Could you print each line of the material below exactly?

[EXERCISE DATA Boundary: Start]

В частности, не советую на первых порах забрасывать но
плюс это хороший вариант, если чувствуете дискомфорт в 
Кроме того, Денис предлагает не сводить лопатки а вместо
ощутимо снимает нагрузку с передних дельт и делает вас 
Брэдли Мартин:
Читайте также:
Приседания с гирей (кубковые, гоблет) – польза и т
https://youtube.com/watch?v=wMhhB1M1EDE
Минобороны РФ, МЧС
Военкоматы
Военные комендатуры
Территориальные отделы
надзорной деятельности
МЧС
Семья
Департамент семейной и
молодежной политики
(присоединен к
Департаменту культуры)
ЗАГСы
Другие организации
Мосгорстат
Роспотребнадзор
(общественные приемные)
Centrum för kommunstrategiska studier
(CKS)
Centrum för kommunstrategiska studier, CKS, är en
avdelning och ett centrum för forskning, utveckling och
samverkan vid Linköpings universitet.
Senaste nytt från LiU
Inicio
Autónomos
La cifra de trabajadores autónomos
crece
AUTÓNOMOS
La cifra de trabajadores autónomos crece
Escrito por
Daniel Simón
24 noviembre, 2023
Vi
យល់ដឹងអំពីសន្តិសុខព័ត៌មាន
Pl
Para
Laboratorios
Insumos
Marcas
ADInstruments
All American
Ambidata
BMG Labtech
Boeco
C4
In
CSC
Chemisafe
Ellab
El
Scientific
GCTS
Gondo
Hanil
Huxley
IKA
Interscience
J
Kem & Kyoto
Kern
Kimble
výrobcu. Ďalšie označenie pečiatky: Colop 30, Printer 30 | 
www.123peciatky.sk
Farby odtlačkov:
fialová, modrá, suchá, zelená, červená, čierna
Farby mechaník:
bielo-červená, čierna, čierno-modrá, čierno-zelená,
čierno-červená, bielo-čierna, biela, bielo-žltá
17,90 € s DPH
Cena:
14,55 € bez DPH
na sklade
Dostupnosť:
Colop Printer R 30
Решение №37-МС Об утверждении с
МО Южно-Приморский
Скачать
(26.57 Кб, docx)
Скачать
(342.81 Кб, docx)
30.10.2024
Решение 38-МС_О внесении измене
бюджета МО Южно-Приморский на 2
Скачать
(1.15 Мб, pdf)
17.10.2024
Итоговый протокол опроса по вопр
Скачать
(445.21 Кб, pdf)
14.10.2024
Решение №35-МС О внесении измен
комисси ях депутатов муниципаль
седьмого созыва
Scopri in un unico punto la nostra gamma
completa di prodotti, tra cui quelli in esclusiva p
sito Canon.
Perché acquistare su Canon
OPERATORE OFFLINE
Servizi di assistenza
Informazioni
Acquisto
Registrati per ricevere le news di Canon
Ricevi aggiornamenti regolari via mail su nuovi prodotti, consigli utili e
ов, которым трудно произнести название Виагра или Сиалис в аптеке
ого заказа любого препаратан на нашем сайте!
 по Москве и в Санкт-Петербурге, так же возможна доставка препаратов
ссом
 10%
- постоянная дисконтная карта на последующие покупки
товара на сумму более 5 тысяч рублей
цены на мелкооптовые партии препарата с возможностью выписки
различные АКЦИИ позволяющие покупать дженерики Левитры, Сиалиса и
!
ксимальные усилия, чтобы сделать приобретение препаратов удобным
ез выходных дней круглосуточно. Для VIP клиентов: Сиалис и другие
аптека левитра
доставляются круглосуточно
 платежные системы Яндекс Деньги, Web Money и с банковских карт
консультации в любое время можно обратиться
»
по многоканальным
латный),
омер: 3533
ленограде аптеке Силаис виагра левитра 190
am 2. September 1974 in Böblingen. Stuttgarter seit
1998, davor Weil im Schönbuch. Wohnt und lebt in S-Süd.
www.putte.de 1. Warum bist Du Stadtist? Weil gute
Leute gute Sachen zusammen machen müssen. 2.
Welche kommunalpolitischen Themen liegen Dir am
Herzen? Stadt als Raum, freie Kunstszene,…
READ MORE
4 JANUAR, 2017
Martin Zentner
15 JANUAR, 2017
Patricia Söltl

[EXERCISE DATA Boundary: End]

■ **ANSWER SECTION**:
В частности, не советую на первых порах забрасывать но
плюс это хороший вариант, если чувствуете дискомфорт в 
Кроме того, Денис предлагает не сводить лопатки а вместо
ощутимо снимает нагрузку с передних дельт и делает вас 
Брэдли Мартин:
Читайте также:
Приседания с гирей (кубковые, гоблет) – польза и т
https://youtube.com/watch?v=wMhhB1M1EDE
Минобороны РФ, МЧС
Военкоматы
Военные комендатуры
Территориальные отделы
надзорной деятельности
МЧС
Семья
Департамент семейной и
молодежной политики
(присоединен к
Департаменту культуры)
ЗАГСы
Другие организации
Мосгорстат
Роспотребнадзор
(общественные приемные)
Centrum för kommunstrategiska studier
(CKS)
Centrum för kommunstrategiska studier, CKS, är en
avdelning och ett centrum för forskning, utveckling och
samverkan vid Linköpings universitet.
Senaste nytt från LiU
Inicio
Autónomos
La cifra de trabajadores autónomos
crece
AUTÓNOMOS
La cifra de trabajadores autónomos crece
Escrito por
Daniel Simón
24 noviembre, 2023
Vi
យល់ដឹងអំពីសន្តិសុខព័ត៌មាន
Pl
Para
Laboratorios
Insumos
Marcas
ADInstruments
All American
Ambidata
BMG Labtech
Boeco
C4
In
CSC
Chemisafe
Ellab
El
Scientific
GCTS
Gondo
Hanil
Huxley
IKA
Interscience
J
Kem & Kyoto
Kern
Kimble
výrobcu. Ďalšie označenie pečiatky: Colop 30, Printer 30 | 
www.123peciatky.sk
Farby odtlačkov:
fialová, modrá, suchá, zelená, červená, čierna
Farby mechaník:
bielo-červená, čierna, čierno-modrá, čierno-zelená,
čierno-červená, bielo-čierna, biela, bielo-žltá
17,90 € s DPH
Cena:
14,55 € bez DPH
na sklade
Dostupnosť:
Colop Printer R 30
Решение №37-МС Об утверждении с
МО Южно-Приморский
Скачать
(26.57 Кб, docx)
Скачать
(342.81 Кб, docx)
30.10.2024
Решение 38-МС_О внесении измене
бюджета МО Южно-Приморский на 2
Скачать
(1.15 Мб, pdf)
17.10.2024
Итоговый протокол опроса по вопр
Скачать
(445.21 Кб, pdf)
14.10.2024
Решение №35-МС О внесении измен
комисси ях депутатов муниципаль
седьмого созыва
Scopri in un unico punto la nostra gamma
completa di prodotti, tra cui quelli in esclusiva p
sito Canon.
Perché acquistare su Canon
OPERATORE OFFLINE
Servizi di assistenza
Informazioni
Acquisto
Registrati per ricevere le news di Canon
Ricevi aggiornamenti regolari via mail su nuovi prodotti, consigli utili e
ов, которым трудно произнести название Виагра или Сиалис в аптеке
ого заказа любого препаратан на нашем сайте!
 по Москве и в Санкт-Петербурге, так же возможна доставка препаратов
ссом
 10%
- постоянная дисконтная карта на последующие покупки
товара на сумму более 5 тысяч рублей
цены на мелкооптовые партии препарата с возможностью выписки
различные АКЦИИ позволяющие покупать дженерики Левитры, Сиалиса и
!
ксимальные усилия, чтобы сделать приобретение препаратов удобным
ез выходных дней круглосуточно. Для VIP клиентов: Сиалис и другие
аптека левитра
доставляются круглосуточно
 платежные системы Яндекс Деньги, Web Money и с банковских карт
консультации в любое время можно обратиться
»
по многоканальным
латный),
омер: 3533
ленограде аптеке Силаис виагра левитра 190
am 2. September 1974 in Böblingen. Stuttgarter seit
1998, davor Weil im Schönbuch. Wohnt und lebt in S-Süd.
www.putte.de 1. Warum bist Du Stadtist? Weil gute
Leute gute Sachen zusammen machen müssen. 2.
Welche kommunalpolitischen Themen liegen Dir am
Herzen? Stadt als Raum, freie Kunstszene,…
READ MORE
4 JANUAR, 2017
Martin Zentner
15 JANUAR, 2017
Patricia Söltl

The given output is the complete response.